Whitehead William E, Palsson Olafur S, Levy Rona R, Feld Andrew D, Turner Marsha, Von Korff Michael
Center for Functional GI and Motility Disorders at the University of North Carolina at Chapel Hill, Chapel Hill, North Carolina 27599-7555, USA.
Am J Gastroenterol. 2007 Dec;102(12):2767-76. doi: 10.1111/j.1572-0241.2007.01540.x. Epub 2007 Sep 26.
Comorbid nongastrointestinal symptoms account for two-thirds of excess health-care costs in irritable bowel syndrome (IBS).
To determine whether IBS patients are at greater risk for specific comorbid disorders versus showing a general tendency to overreport symptoms; whether patients with inflammatory bowel disease (IBD) show patterns of comorbidity similar to IBS; whether comorbidity is explained by psychiatric disease; and whether excess comorbidity occurs in all IBS patients.
All 3,153 patients in a health maintenance organization with a diagnosis of IBS in 1994-1995 were compared to 3,153 age- and gender-matched controls, and to 571 IBD patients.
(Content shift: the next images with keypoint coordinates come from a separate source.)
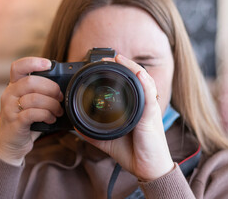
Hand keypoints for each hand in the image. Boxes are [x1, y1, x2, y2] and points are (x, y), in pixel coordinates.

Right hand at [0, 57, 63, 165]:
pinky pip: (34, 113)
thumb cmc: (24, 122)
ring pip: (35, 98)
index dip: (33, 62)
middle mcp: (9, 95)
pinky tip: (51, 119)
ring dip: (52, 104)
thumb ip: (39, 93)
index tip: (48, 64)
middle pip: (31, 82)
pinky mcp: (15, 122)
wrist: (10, 145)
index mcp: (13, 86)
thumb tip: (63, 88)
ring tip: (58, 111)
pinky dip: (46, 115)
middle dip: (51, 88)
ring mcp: (10, 109)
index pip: (18, 67)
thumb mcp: (29, 103)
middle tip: (60, 98)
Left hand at [80, 54, 173, 180]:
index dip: (117, 72)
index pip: (127, 84)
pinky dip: (143, 81)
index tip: (102, 65)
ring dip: (131, 67)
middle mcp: (142, 104)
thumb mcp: (107, 140)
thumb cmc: (132, 152)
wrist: (147, 169)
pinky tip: (137, 73)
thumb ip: (92, 132)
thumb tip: (75, 126)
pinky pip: (149, 94)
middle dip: (122, 65)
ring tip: (118, 59)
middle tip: (107, 58)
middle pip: (135, 77)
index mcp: (133, 108)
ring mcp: (148, 108)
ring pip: (143, 80)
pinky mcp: (152, 115)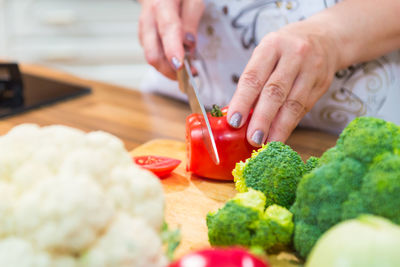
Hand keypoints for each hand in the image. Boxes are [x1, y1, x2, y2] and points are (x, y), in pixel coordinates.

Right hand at [138, 0, 204, 79]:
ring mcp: (143, 30)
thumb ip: (191, 20)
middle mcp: (148, 19)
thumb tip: (189, 43)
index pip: (167, 29)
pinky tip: (178, 62)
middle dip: (171, 70)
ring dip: (170, 70)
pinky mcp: (143, 38)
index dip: (173, 50)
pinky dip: (166, 64)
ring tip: (188, 70)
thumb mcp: (193, 0)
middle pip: (153, 53)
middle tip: (190, 73)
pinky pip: (153, 55)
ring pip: (152, 58)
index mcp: (162, 5)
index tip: (180, 65)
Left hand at [227, 20, 339, 145]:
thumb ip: (253, 81)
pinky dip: (289, 125)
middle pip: (275, 92)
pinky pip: (303, 108)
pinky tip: (279, 136)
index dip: (242, 101)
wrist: (325, 37)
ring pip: (293, 104)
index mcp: (271, 46)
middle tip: (252, 139)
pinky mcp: (322, 83)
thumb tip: (236, 116)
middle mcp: (293, 55)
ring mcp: (311, 69)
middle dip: (262, 118)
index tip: (234, 121)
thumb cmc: (284, 50)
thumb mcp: (266, 54)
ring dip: (278, 127)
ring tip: (266, 143)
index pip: (254, 77)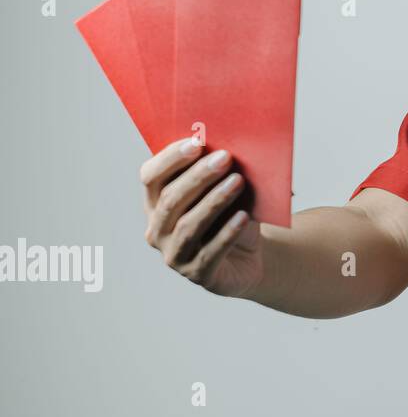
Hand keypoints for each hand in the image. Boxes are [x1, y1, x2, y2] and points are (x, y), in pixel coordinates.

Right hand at [139, 137, 262, 297]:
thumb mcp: (224, 192)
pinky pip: (211, 251)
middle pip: (172, 199)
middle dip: (198, 176)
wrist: (247, 258)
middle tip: (225, 157)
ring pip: (188, 225)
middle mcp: (157, 230)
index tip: (196, 142)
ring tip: (238, 181)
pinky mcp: (197, 274)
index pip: (151, 177)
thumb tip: (232, 146)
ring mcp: (174, 254)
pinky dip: (227, 232)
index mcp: (156, 203)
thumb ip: (220, 172)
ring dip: (214, 201)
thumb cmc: (231, 216)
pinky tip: (244, 216)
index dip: (170, 159)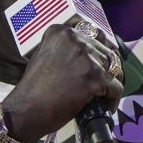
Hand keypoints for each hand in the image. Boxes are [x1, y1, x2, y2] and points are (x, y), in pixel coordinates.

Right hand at [3, 25, 121, 142]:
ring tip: (103, 98)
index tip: (96, 68)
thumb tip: (86, 56)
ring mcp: (87, 57)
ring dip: (110, 85)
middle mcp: (75, 39)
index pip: (93, 37)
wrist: (26, 110)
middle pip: (106, 53)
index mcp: (62, 32)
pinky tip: (106, 107)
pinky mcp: (95, 77)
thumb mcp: (44, 56)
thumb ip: (64, 51)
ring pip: (113, 70)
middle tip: (101, 86)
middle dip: (106, 70)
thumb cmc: (32, 88)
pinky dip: (113, 99)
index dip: (98, 54)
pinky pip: (116, 87)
All diagnoses in a 4-yr period beginning 1 yr before their index visit were categorized as gastrointestinal, psychiatric, or nongastrointestinal somatic. Nongastrointestinal somatic diagnoses were further divided into symptom-based versus biological marker-based diagnoses.
Forty-eight of 51 symptom-based and 16 of 25 biomarker-based diagnoses were significantly more common in IBS versus controls. However, there were no unique associations. Bacterial, viral, and fungal infections and stroke were among diagnoses made more frequently in IBS. IBD patients were similar to controls. Greater somatic comorbidity was associated with concurrent psychiatric diagnosis. Only 16% of IBS patients had abnormally high numbers of comorbid diagnoses.
Comorbidity in IBS is due to a general amplification of symptom reporting and physician consultation rather than a few unique associations; this suggests biased symptom perception rather than shared pathophysiology. Comorbidity is influenced by, but is not explained by, psychiatric illness. Excess comorbidity is present in only a subset of IBS patients.
在肠易激综合征(IBS)中,共病的非胃肠道症状占额外医疗费用的三分之二。
确定IBS患者相较于普遍存在症状过度报告倾向,是否更易患特定的共病疾病;炎症性肠病(IBD)患者的共病模式是否与IBS相似;共病是否由精神疾病所致;以及所有IBS患者是否都存在过多的共病情况。
将1994 - 1995年在一家健康维护组织中诊断为IBS的3153例患者与3153例年龄和性别匹配的对照进行比较,并与571例IBD患者进行比较。从其索引就诊前1年开始的4年期间内的所有诊断分为胃肠道、精神或非胃肠道躯体诊断。非胃肠道躯体诊断进一步分为基于症状的诊断和基于生物标志物的诊断。
在基于症状的51项诊断中,有48项以及在基于生物标志物的25项诊断中,有16项在IBS患者中比对照更为常见。然而,不存在独特的关联。细菌、病毒和真菌感染以及中风是IBS中诊断更为频繁的疾病。IBD患者与对照相似。更高的躯体共病与同时存在的精神诊断相关。只有16%的IBS患者有异常多的共病诊断。
IBS中的共病是由于症状报告和就医咨询的普遍增加,而非少数独特的关联;这表明存在有偏差的症状感知,而非共同的病理生理学。共病受精神疾病影响,但不能用精神疾病来解释。仅一部分IBS患者存在过多的共病情况。